Sotheby’s sales last week generated $1.09bn (£879m) which compared to £1.43bn from Christie’s sales the week before – the latter helped in no small part by the $170m (£136m) Andy Warhol silkscreen of Marilyn Monroe that fetched the second highest auction price of all time (see last week’s News).

Sotheby’s kicked off its sales with the second tranche of the Macklowe collection – an extraordinary offering of Modern and Post-war art that was being sold following the conclusion of the divorce trial between real estate mogul Harry Macklowe and his former wife Linda. As with the pictures sold in November, the 30 additional lots offered here in a dedicated sale on May 16 were all sold and were led by a Mark Rothko (1903-70) – in this case an untitled abstract from 1960 that took a withinestimate $41.5m (£33.5m) from a phone bidder.

Adding $246.1m to the bottom line, the latest offering took the overall total from the Macklowe collection to $922.2m – a figure representing an average lot value of $14.2m including fees and the highest grossing single-owner sale ever, overtaking the $835.1m from the David and Peggy Rockefeller collection at Christie’s in 2018.

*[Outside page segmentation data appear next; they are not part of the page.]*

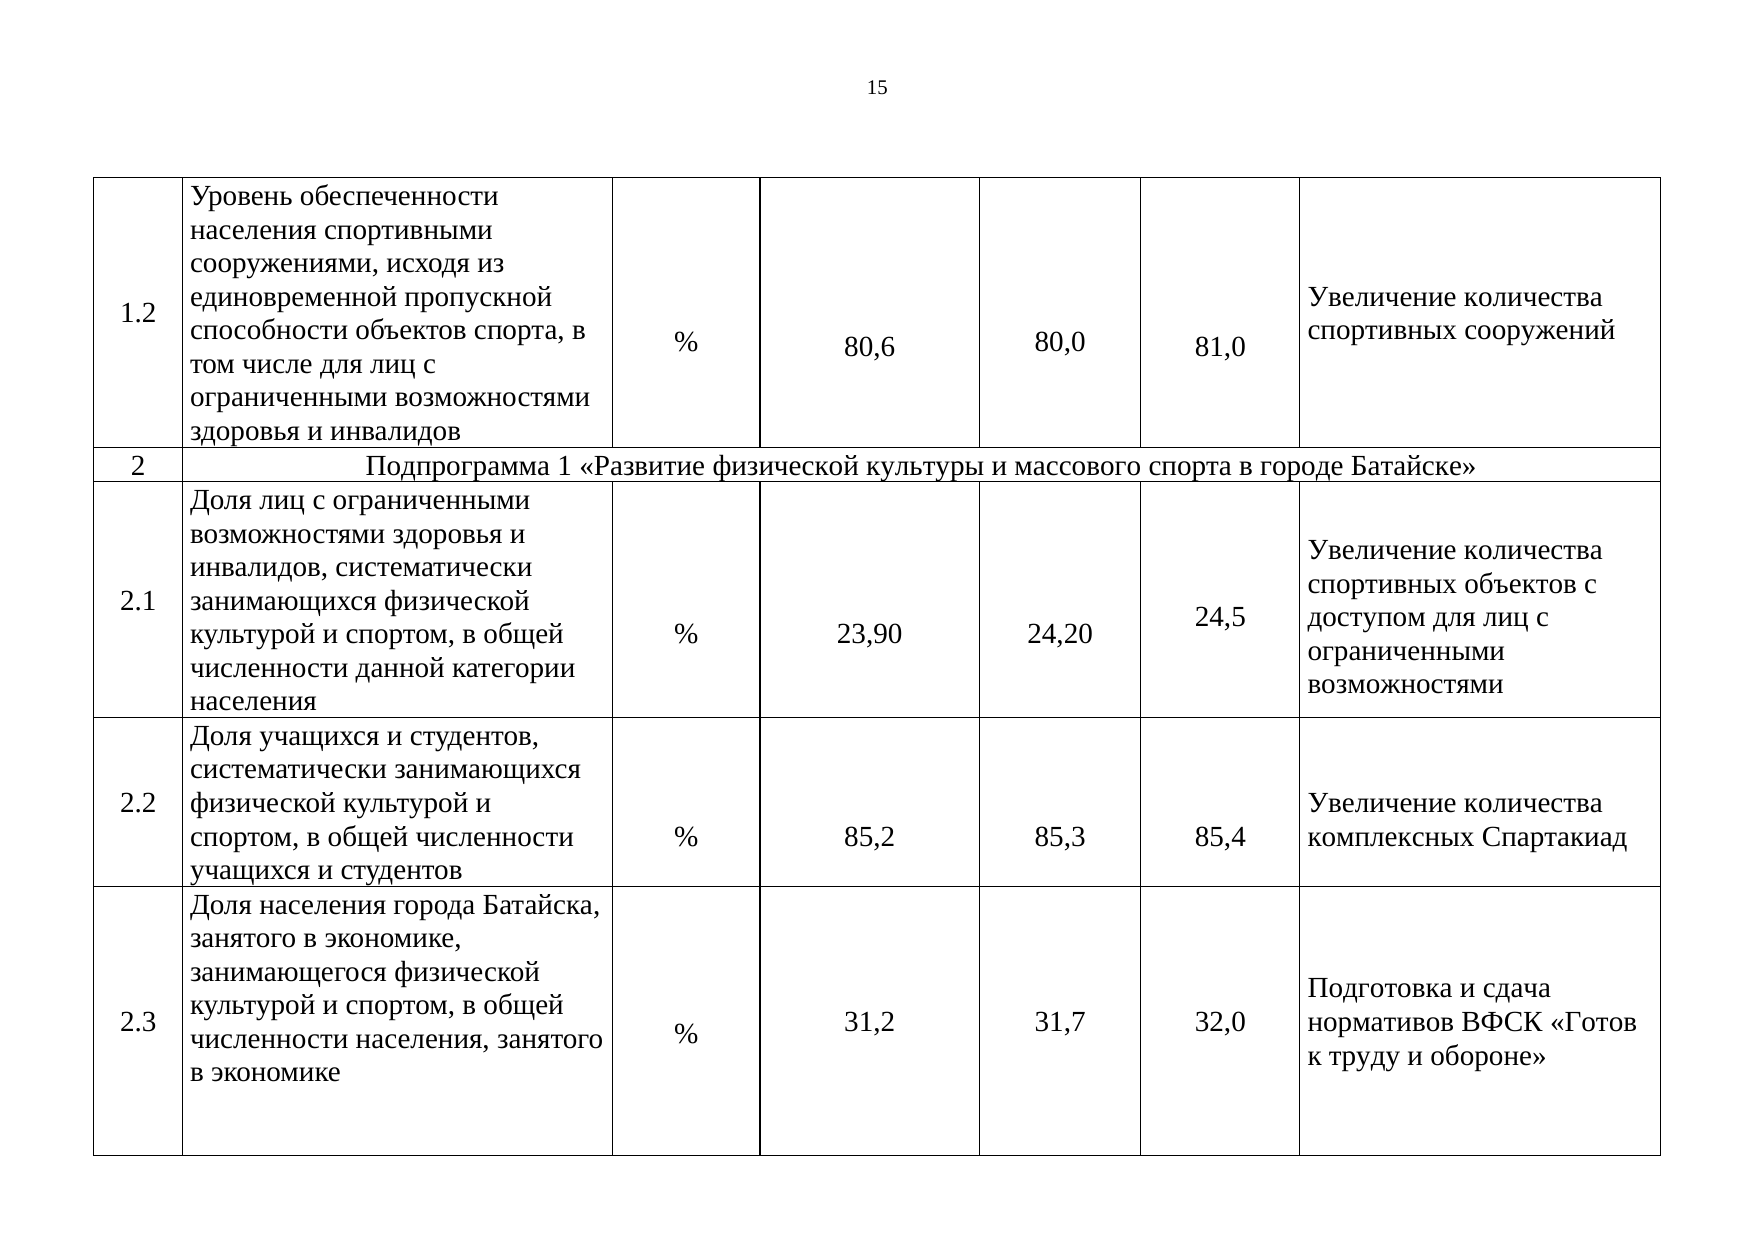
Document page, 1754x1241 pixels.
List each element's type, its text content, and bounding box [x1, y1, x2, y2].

table_cell % [613, 718, 759, 886]
table_cell Подпрограмма 1 «Развитие физической культуры и массового спорта в городе Батайске» [183, 448, 1660, 481]
table_cell Доля учащихся и студентов, систематически занимающихся физической культурой и спортом, в общей численности учащихся и студентов [183, 718, 612, 886]
table_cell 85,2 [761, 718, 979, 886]
table_cell Доля населения города Батайска, занятого в экономике, занимающегося физической культурой и спортом, в общей численности населения, занятого в экономике [183, 887, 612, 1155]
table_cell 2.3 [94, 887, 182, 1155]
table_cell Уровень обеспеченности населения спортивными сооружениями, исходя из единовременной пропускной способности объектов спорта, в том числе для лиц с ограниченными возможностями здоровья и инвалидов [183, 178, 612, 447]
table_cell % [613, 178, 759, 447]
table_cell 2.1 [94, 482, 182, 717]
table_cell 24,20 [980, 482, 1140, 717]
table_cell Увеличение количества спортивных объектов с доступом для лиц с ограниченными возможностями [1300, 482, 1660, 717]
table_cell 85,4 [1141, 718, 1299, 886]
table_cell Увеличение количества комплексных Спартакиад [1300, 718, 1660, 886]
table_cell % [613, 482, 759, 717]
table_cell 80,6 [761, 178, 979, 447]
table_cell 81,0 [1141, 178, 1299, 447]
table_cell 31,7 [980, 887, 1140, 1155]
table_cell 1.2 [94, 178, 182, 447]
table_cell 24,5 [1141, 482, 1299, 717]
table_cell 23,90 [761, 482, 979, 717]
table_cell Подготовка и сдача нормативов ВФСК «Готов к труду и обороне» [1300, 887, 1660, 1155]
table_cell % [613, 887, 759, 1155]
table_cell Доля лиц с ограниченными возможностями здоровья и инвалидов, систематически занимающихся физической культурой и спортом, в общей численности данной категории населения [183, 482, 612, 717]
table_cell 32,0 [1141, 887, 1299, 1155]
table_cell 85,3 [980, 718, 1140, 886]
table_cell 2.2 [94, 718, 182, 886]
table_cell 2 [94, 448, 182, 481]
table_cell 80,0 [980, 178, 1140, 447]
table_cell 31,2 [761, 887, 979, 1155]
table_cell Увеличение количества спортивных сооружений [1300, 178, 1660, 447]
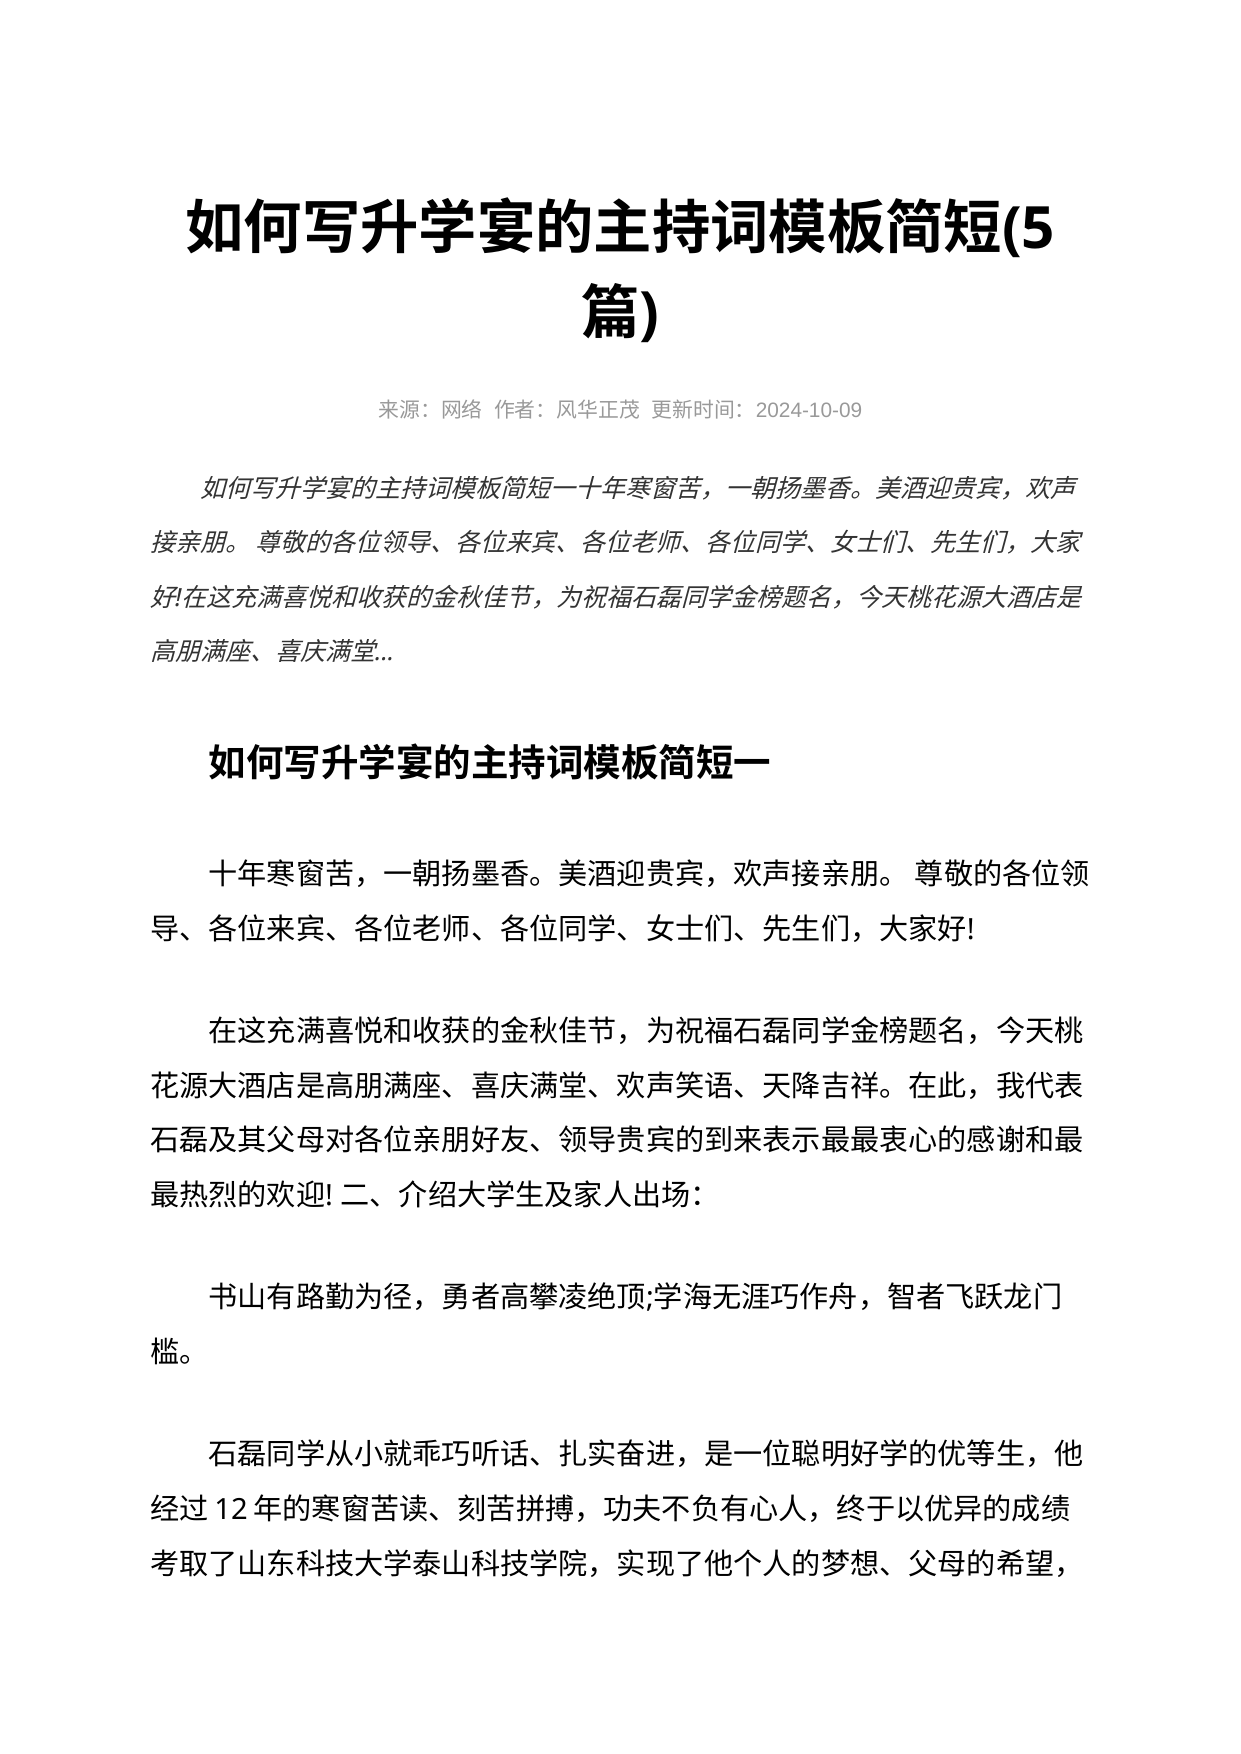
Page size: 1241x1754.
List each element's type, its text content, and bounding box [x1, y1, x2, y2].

text 如何写升学宴的主持词模板简短一十年寒窗苦，一朝扬墨香。美酒迎贵宾，欢声接亲朋。 尊敬的各位领导、各位来宾、各位老师、各位同学、女士们、先生们，大家好!在这充满喜悦和收获的金秋佳节，为祝福石磊同学金榜题名，今天桃花源大酒店是高朋满座、喜庆满堂... [150, 468, 1090, 668]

The following day, Sotheby’s Modern evening auction made a premium-inclusive $408.4m (£329.3m), the third highest for a sale in the company’s history. It was led by Pablo Picasso’s Femme nue couchée, a painting from 1932 of a biomorphic figure which represented his lover Marie-Thérèse Walter. With an estimate in excess of $60m, it sold at $58.5m (£47.2m).